В бригаде могилыциков
Ночная погрузка
Дискуссия среди медиков о Боге
Радость жизни в любви
«Свят Господь Бог наш»
«О всяком словеси, исходящем из уст Божиих, жив будет человек»
На курсовой базе и в штрафном лагпункте
Искушение на 31-м году жизни
Юрик
Пересылка в Кирове
Пересказ «Камо грядеши?»
Кратко о сути христианства
Окончание романа «Камо грядеши?»
Литургия в камере
Первый день в Хабаровском лагере
Бухта Ванино
На бессрочном поселении
Исцеление Анны
Арест 21 марта 1953 г.
Карцер
Богу все возможно
Молитвы отца Михаила
Последний шмон и освобождение

ПРИЛОЖЕНИЯ (ИЗ АРХИВА ОТЦА МИХАИЛА):
У благодатного человека и тварь благодатная
Отвергнутая благодарность
Человек!
«Знаю одного человека...»
Основные опубликованные работы протоиерея Михаила Труханова
Основные даты жизни протоиерея Михаила (Первые сорок лет жизни)

Избранное

***
Близ железнодорожной платформы Перерва (Курское направление, тогда километров 15 от Москвы) находились шесть корпусов общежития студентов. В комнате одного из них вместе с аспирантом проживал и я.
25 февраля 1941 г., примерно в половине первого ночи нас разбудил стук в дверь. Поднявшись и открыв дверь, я увидел коменданта нашего общежития (степенного, весьма порядочного человека), который сразу же обратился ко мне: «Вот, к вам пришли». Вместе с ним в комнату вошли два молодых человека, оказавшихся (когда бросили пальто) военными. Старший достал из походной сумки и зачитал мне «ордер на обыск и арест».
Обыск длился до одиннадцати часов дня. Моя постель, мой портфель, тумбочка с книгами, конспек­тами, бумагами, письмами – все тщательно проверялось, прочитывались письма и конспекты. Найдено давнишнее мое прошение о благословении на монашеский постриг.
Когда формальности с обыском были закончены, собрали изъятое у меня и положили в большую сумку.
Из корпуса меня вывели к легковой машине и привезли в Москву, на Лубянку, в тюрьму. Шмон [1], купание под душем. Около часу сидел в боксе. Затем вывели во двор, посадили в воронок [2] и привезли в Бутырскую тюрьму.
Опять шмон, мытье под душем. Сиденье в боксе более часа. Затем выход во двор, посадка в воронок и поездка на Лубянку…

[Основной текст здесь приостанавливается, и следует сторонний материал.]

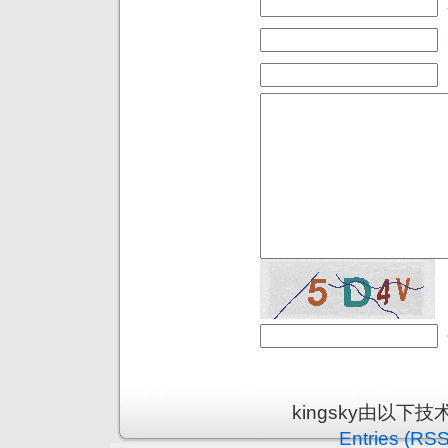
kingsky由以下
Entries (RSS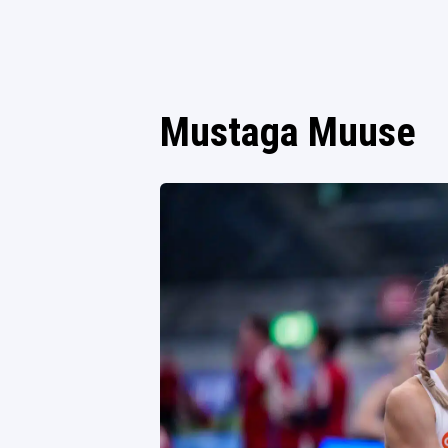
Mustaga Muuse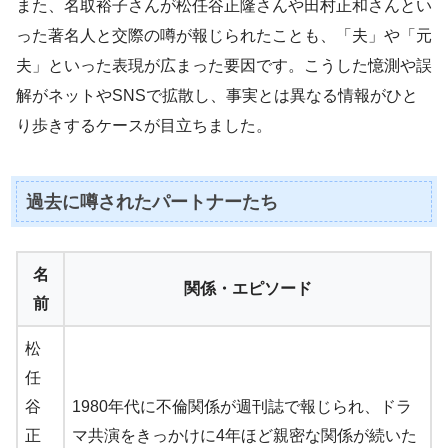
また、名取裕子さんが松任谷正隆さんや田村正和さんとい
った著名人と交際の噂が報じられたことも、「夫」や「元
夫」といった表現が広まった要因です。こうした憶測や誤
解がネットやSNSで拡散し、事実とは異なる情報がひと
り歩きするケースが目立ちました。
過去に噂されたパートナーたち
名
関係・エピソード
前
松
任
谷
1980年代に不倫関係が週刊誌で報じられ、ドラ
正
マ共演をきっかけに4年ほど親密な関係が続いた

Здесь вновь шмон, купанье под душем. Поднимают на лифте, заводят в пустую камеру. Часа через три вновь выводят во двор и везут в Бутырку. Челночные мои поездки на воронках (из Лубянки в Бутырку, из Бутырки на Лубянку, из Лубянки в Бутырку) говорят о том, что кегебисты не сразу определили, где держать меня подследственным, где именно проводить следствие.
Еще раз шмон, опять мытье под душем, сиденье около двух часов в боксе. Наконец, третий этаж западной башни, камера 212, которая становится местом моего обитания на последующие четыре месяца.

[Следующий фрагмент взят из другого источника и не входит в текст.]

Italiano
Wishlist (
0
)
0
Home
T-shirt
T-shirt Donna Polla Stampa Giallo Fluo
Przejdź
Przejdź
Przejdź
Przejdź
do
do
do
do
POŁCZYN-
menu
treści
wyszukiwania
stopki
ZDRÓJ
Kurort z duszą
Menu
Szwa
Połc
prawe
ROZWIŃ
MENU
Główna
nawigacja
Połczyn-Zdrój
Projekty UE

Меня арестовали «за организацию кружка по изучению Библии».
После напряженных занятий и суеты зимней сессии – вдруг полный штиль: тишина одиночки, нару­шаемая лишь регулярными поверками, оправками, кормлениями, прогулками (20 мин), шмонами, ежедекадно душем и преимущественно ночными вызовами к следователю…

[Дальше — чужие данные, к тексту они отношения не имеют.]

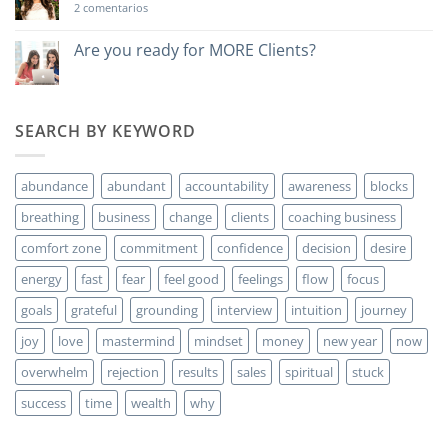
en
2 comentarios
Do
you
want
Are you ready for MORE Clients?
to
No
make
hay
money?
comentarios
en
Are
SEARCH BY KEYWORD
you
ready
for
MORE
abundance
abundant
accountability
awareness
blocks
Clients?
breathing
business
change
clients
coaching business
comfort zone
commitment
confidence
decision
desire
energy
fast
fear
feel good
feelings
flow
focus
goals
grateful
grounding
interview
intuition
journey
joy
love
mastermind
mindset
money
new year
now
overwhelm
rejection
results
sales
spiritual
stuck
success
time
wealth
why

Оторванному от повседневной сутолоки института и общежития, мне поневоле предоставилась возможность наедине подумать о происшедшем… За Библию, по закону, не должны брать в тюрьму; однако я, вопреки закону, все-таки сижу в ней; и неизвестно, сколько еще предстоит просидеть здесь. Но раз меня посадили за слово Божие, значит, тут действует, бесовщина, а метод борьбы с нею нам указан Христом: молитва и пост… В этой камере теперь начинается для меня иная, новая жизнь. Так и начну ее вооруженным молитвою и постом. Сейчас все христиане постятся; я же хоть в последние три дня перед Пасхою к ним присоединюсь: ни хлеба, ни воды!
В Великий Четверток 17 марта 1941 года я отказался от пайки хлеба, сахара (кажется, два кусочка) и баланды. Последовал вопрос надзирателя сквозь открывшуюся в двери кормушку [3]: «Почему отказываетесь принимать пищу?».
Мой ответ: «Сейчас идет Великий пост в Церкви, а я – христианин, и потому до воскресенья – до праздника Пасхи – ничего есть не буду».
С тем же вопросом обращались ко мне еще человек пять. Выслушивали мой ответ и уходили. Один вопрошавший (видно, из начальствующих), услышав ответ, сказал: «Не будешь принимать пищу, станем кормить через кишку».
Около полудня двое конвойных повели меня к заместителю начальника тюрьмы по режиму; ввели в его кабинет и удалились.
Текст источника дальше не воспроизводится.